> [Task requirements]
Omitting all images, set down every line below exactly as it appears.

> [Available data]
◆ ◆ ◆
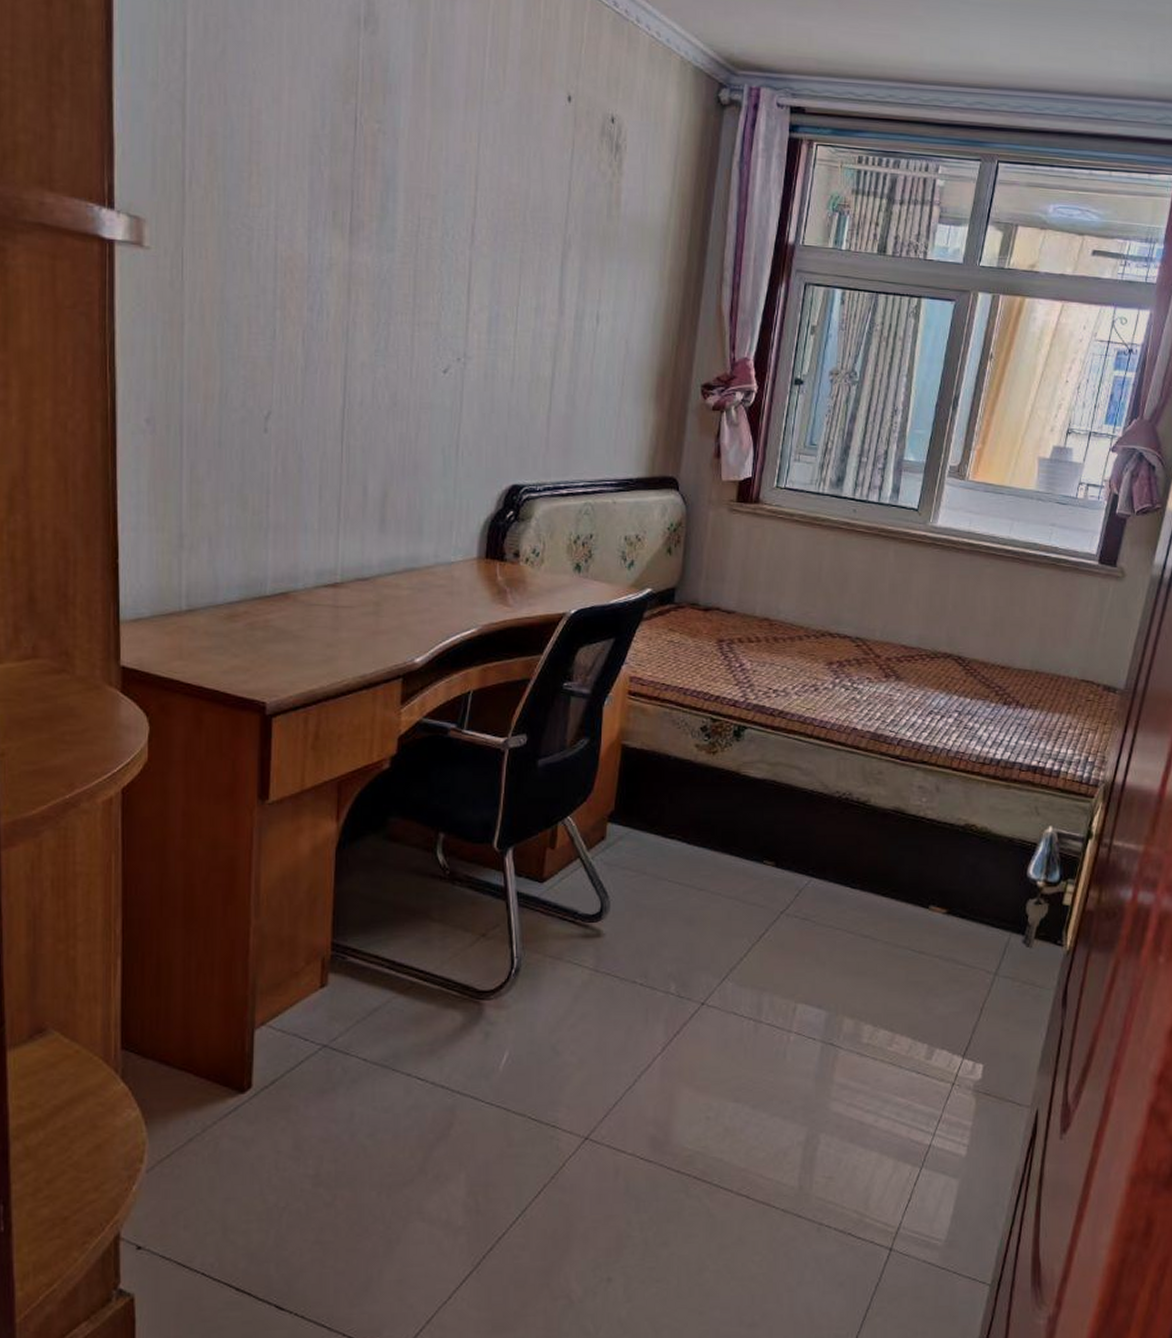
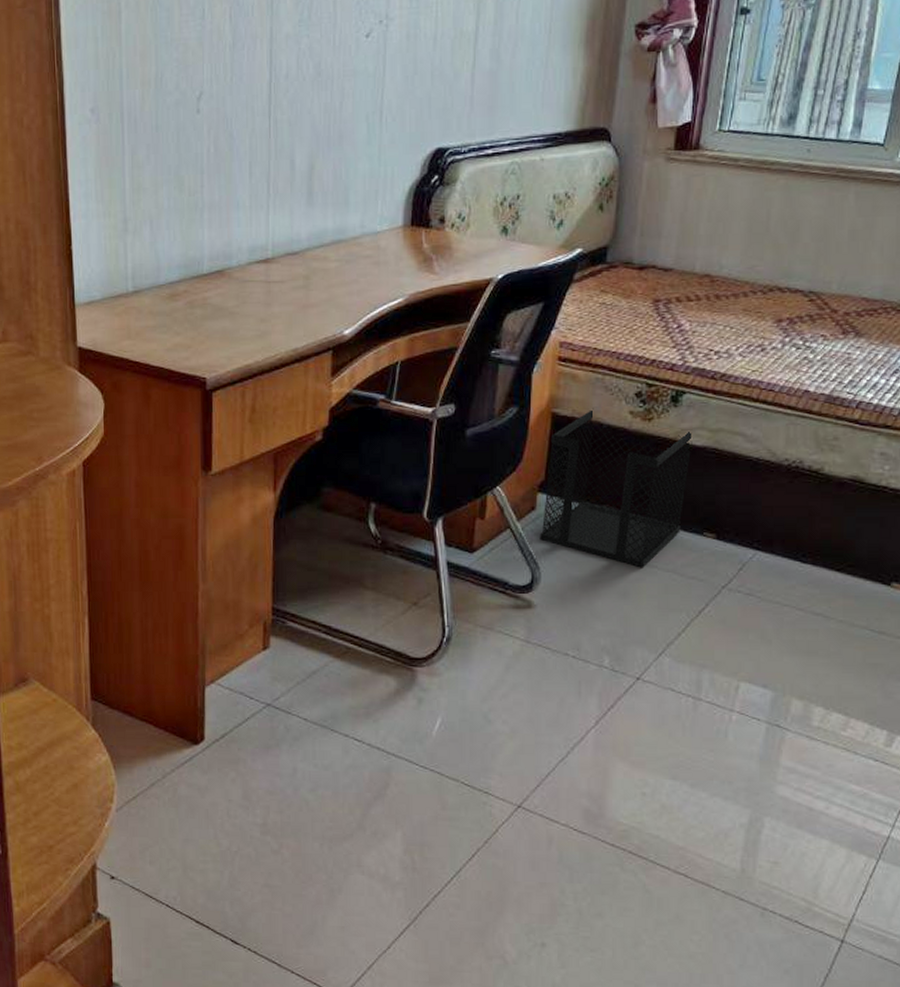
wastebasket: none [609,741,753,896] -> present [540,408,692,568]

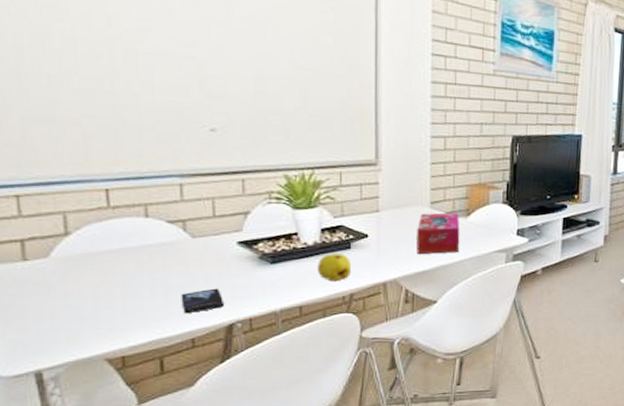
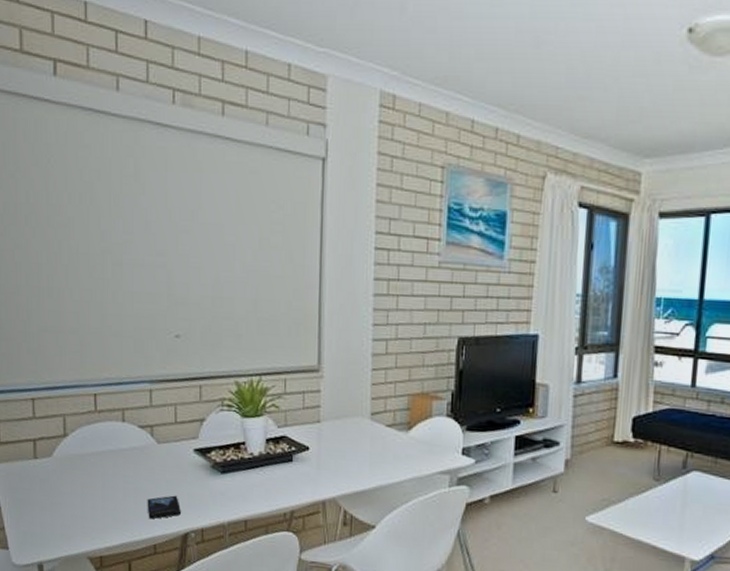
fruit: present [318,252,352,282] -> none [262,465,293,497]
tissue box: present [416,212,460,255] -> none [356,425,401,472]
◆ ◆ ◆
> [Response]
wastebasket: none [609,741,753,896] -> present [540,408,692,568]

fruit: present [318,252,352,282] -> none [262,465,293,497]
tissue box: present [416,212,460,255] -> none [356,425,401,472]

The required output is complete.